Bem, ultimamente tenho revisitado a obra e a vida do artista hispano-mexicano Remedios Varo de uma forma quase
obsessiva. Do meu principal “panteão” de artistas favoritos (que inclui Leonora Carrington, Leonor Fini e Cameron), é
com ela que me identifico a um nível mais pessoal: era também filha de um engenheiro e passou a infância a mudar-
se de cidade para cidade. cidade; ela era tímida; trabalhou como artista comercial antes de desenvolver seu próprio
estilo, entre outros detalhes. Tenho me inspirado muito nela ultimamente e estou lendo sua biografia escrita por
Janet Kaplan pela segunda vez. Também me inspirando ultimamente é o livro Mulheres Surrealistas – Uma Antologia
Internacional, repleto de prosa e poesia inspiradoras das mulheres associadas ao movimento. Outro livro que
também está na minha lista hoje em dia e que acabei de ler é WB Yeats – Twentieth Century Magus . Está repleto de
grandes insights sobre o pensamento mágico que ele aplicou à sua vida e trabalho. Falando em música (que adoro,
claro!), tenho ouvido muito uma cantora que me foi apresentada por uma amiga querida, chamada Lhasa de Sela . A
música dela é ótima, ouço constantemente enquanto trabalho.
Eu adoraria ver um baralho de tarô incorporando suas imagens… ou talvez um códice ou grimório ilustrado. Você
tem planos para coisas assim ou estou apenas cheio de pensamentos positivos?

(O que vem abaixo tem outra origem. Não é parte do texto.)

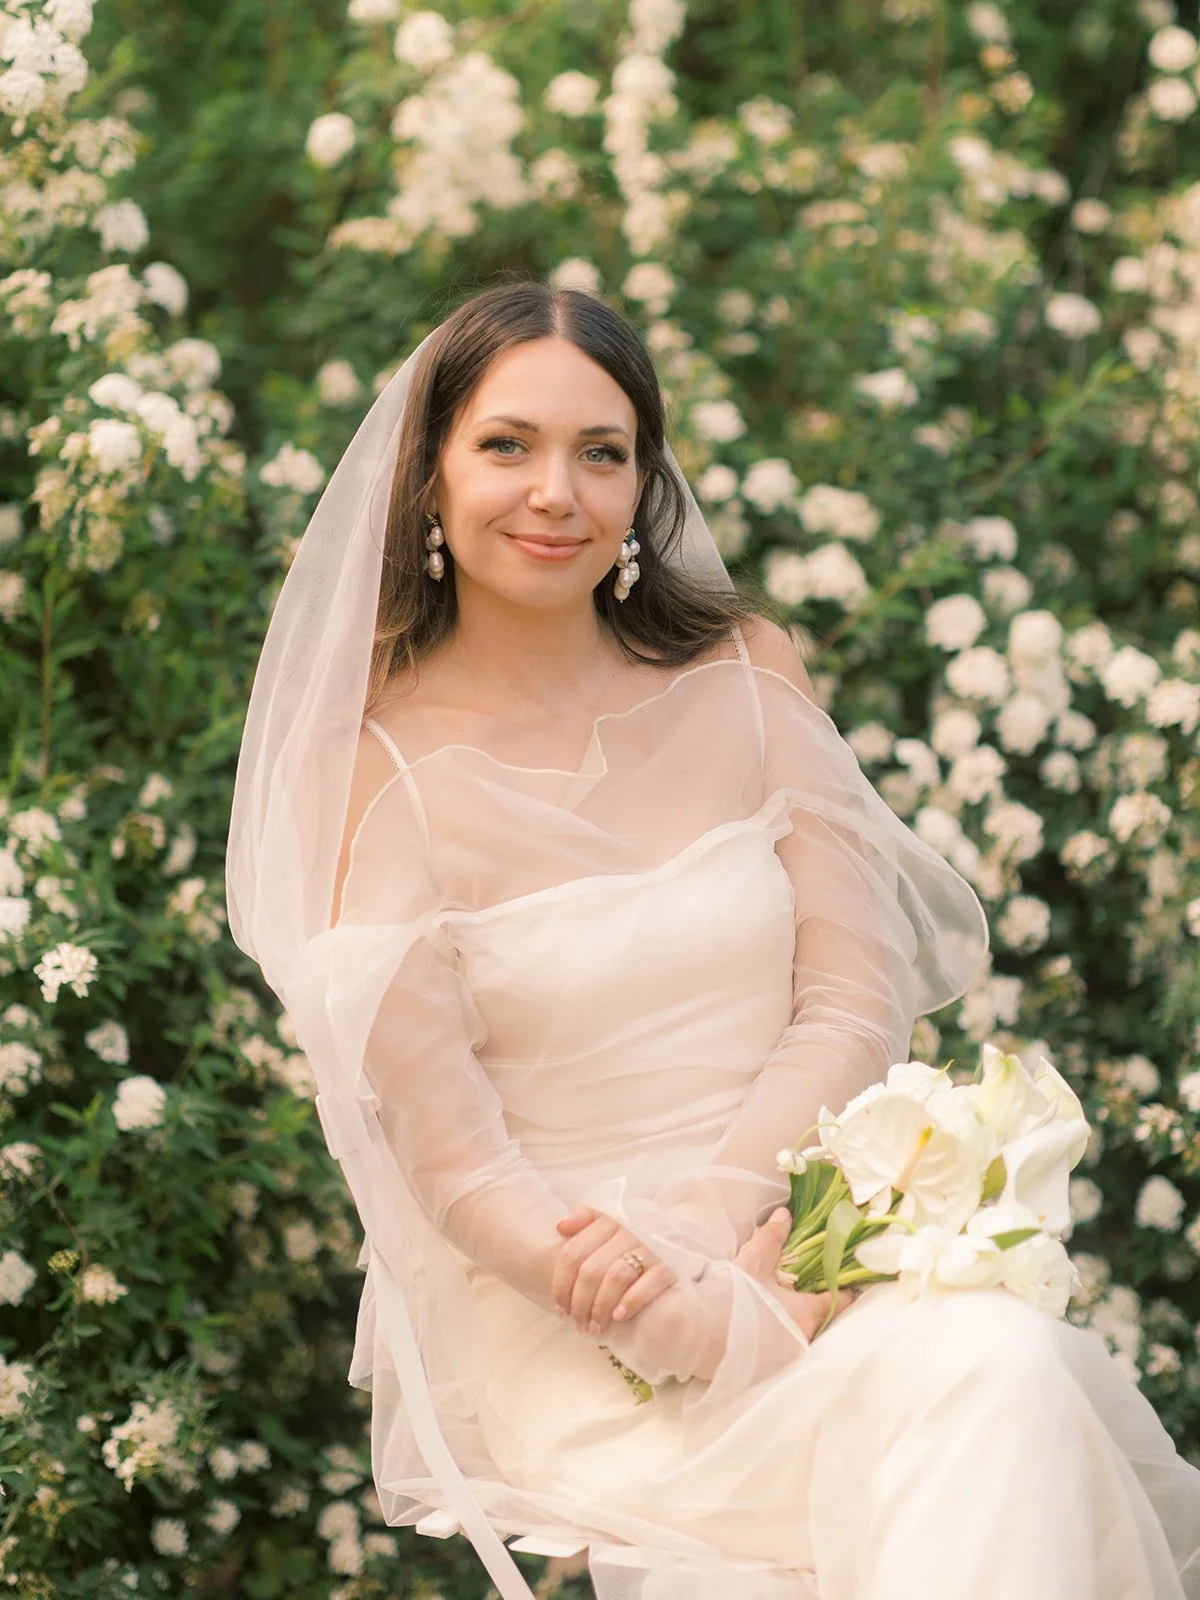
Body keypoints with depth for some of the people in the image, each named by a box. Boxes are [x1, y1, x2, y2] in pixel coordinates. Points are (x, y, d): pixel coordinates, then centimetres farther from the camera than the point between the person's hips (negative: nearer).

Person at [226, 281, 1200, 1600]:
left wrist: (696, 1216, -17)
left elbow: (857, 1007, 1)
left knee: (995, 1361, -30)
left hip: (802, 1221, 4)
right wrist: (711, 1328, -21)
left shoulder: (742, 677, 6)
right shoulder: (376, 770, -5)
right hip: (559, 1319, -3)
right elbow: (453, 1169, -7)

Tenho planos para um baralho de tarô, mas provavelmente demorará um pouco. É algo que quero que seja
significativo, não apenas figuras bonitas em um deck... então, ainda há muito o que planejar. Há outros projetos em
andamento, mas prefiro manter o mistério por enquanto… Também sou um pouco supersticioso em falar sobre essas
coisas muito cedo.
Encontre Luciana Lupe Vasconcelos: site // facebook // instagram // twitter

Obrigado, Lupe, por compartilhar sua arte e visões conosco hoje e pela oportunidade de sorteio para leitores de
Unquiet Things! Deixe um comentário para se qualificar para o conjunto de cartões postais, e um vencedor será
escolhido aleatoriamente na terça-feira, 22 de agosto de 2017.